Tuesday, February 27, 2007

I'd Rather Dream I Was Flying

After a long dry spell in Dreamland - having no dreams, good or bad, that I could remember when I awoke - my subconscious life has bloomed within the last few months. I dreamed at least once that I was Capt. Jack Aubrey, in command of the H. M. S. Surprise - or, at least, a really wacked-out, surrealist version thereof. And twice within only the last month or so, I have had these horrid dreams...about airports.

Generally, and perhaps logically, I tend to have these airport dreams within a few days of picking someone up or dropping them off at the airport. I haven't flown, myself, since last April and I don't recall having any dreams about flying then. Not that flying, as such, had anything to do with these nasty recent dreams.

In the first of two airport nightmares, I was apparently on some kind of international trip, and I must have been a VIP because I had a personal assistant, or guide, or chief of staff, or whatever, guiding me through an interminable series of interviews with customs, airport security, immigration, and various other government officials.

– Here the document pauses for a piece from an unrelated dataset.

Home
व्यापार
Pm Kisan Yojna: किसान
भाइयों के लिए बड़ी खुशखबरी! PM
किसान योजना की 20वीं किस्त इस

When it was all supposedly over and my henchman had deserted me, I realized that I was missing a piece of luggage and I had to go to the lost-luggage office to get it. The lost-luggage office turned out to be like something out of a painting by William Blake, with a door that opened and slammed shut rhythmically so that you had to jump through it with perfect timing, leading to a confined area where a waiting queue got longer and longer until it was difficult to move or breathe. Then I was pulled aside and assured that someone would be with me in a moment, after which everyone else in the queue had their concern dealt with in record time; and as each customer left, so did one of the employees behind the desk...until I was the only person left in the room. I woke up in a cold sweat.

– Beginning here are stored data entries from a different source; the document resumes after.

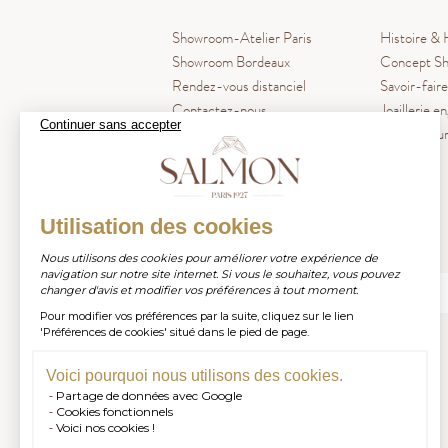
Showroom-Atelier Paris
Histoire & 
Showroom Bordeaux
Concept Sh
Rendez-vous distanciel
Savoir-faire
Contactez-nous
Joaillerie e
Continuer sans accepter
Blog La Pl
Utilisation des cookies
Inscrivez-vous à notre newsletter
Nous utilisons des cookies pour améliorer votre expérience de
navigation sur notre site internet. Si vous le souhaitez, vous pouvez
changer d'avis et modifier vos préférences à tout moment.
Pour modifier vos préférences par la suite, cliquez sur le lien
S'INSCRIRE
'Préférences de cookies' situé dans le pied de page.
Voici pourquoi nous utilisons des cookies.
Partage de données avec Google
Cookies fonctionnels
Voici nos cookies !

The second airport dream is a little fuzzier in my mind, but equally unpleasant. I was either picking up my boss or dropping him off. The fact that I couldn't be sure which it was, should have been a big clue that I was just dreaming. If he wasn't in the car when I drove there, I must be picking him up, right? But in REM, reason goes out the window. I was confused about what I was doing at the airport, but it had something to do with work and I was sure that I was botching it terribly, and that my boss would be ever so ticked at me. I couldn't get the simplest things done and I couldn't find anything I was looking for.

This must be where all those "look down in fourth period and realize that you're only wearing your Froot-of-the-Looms" nightmares go when you grow up.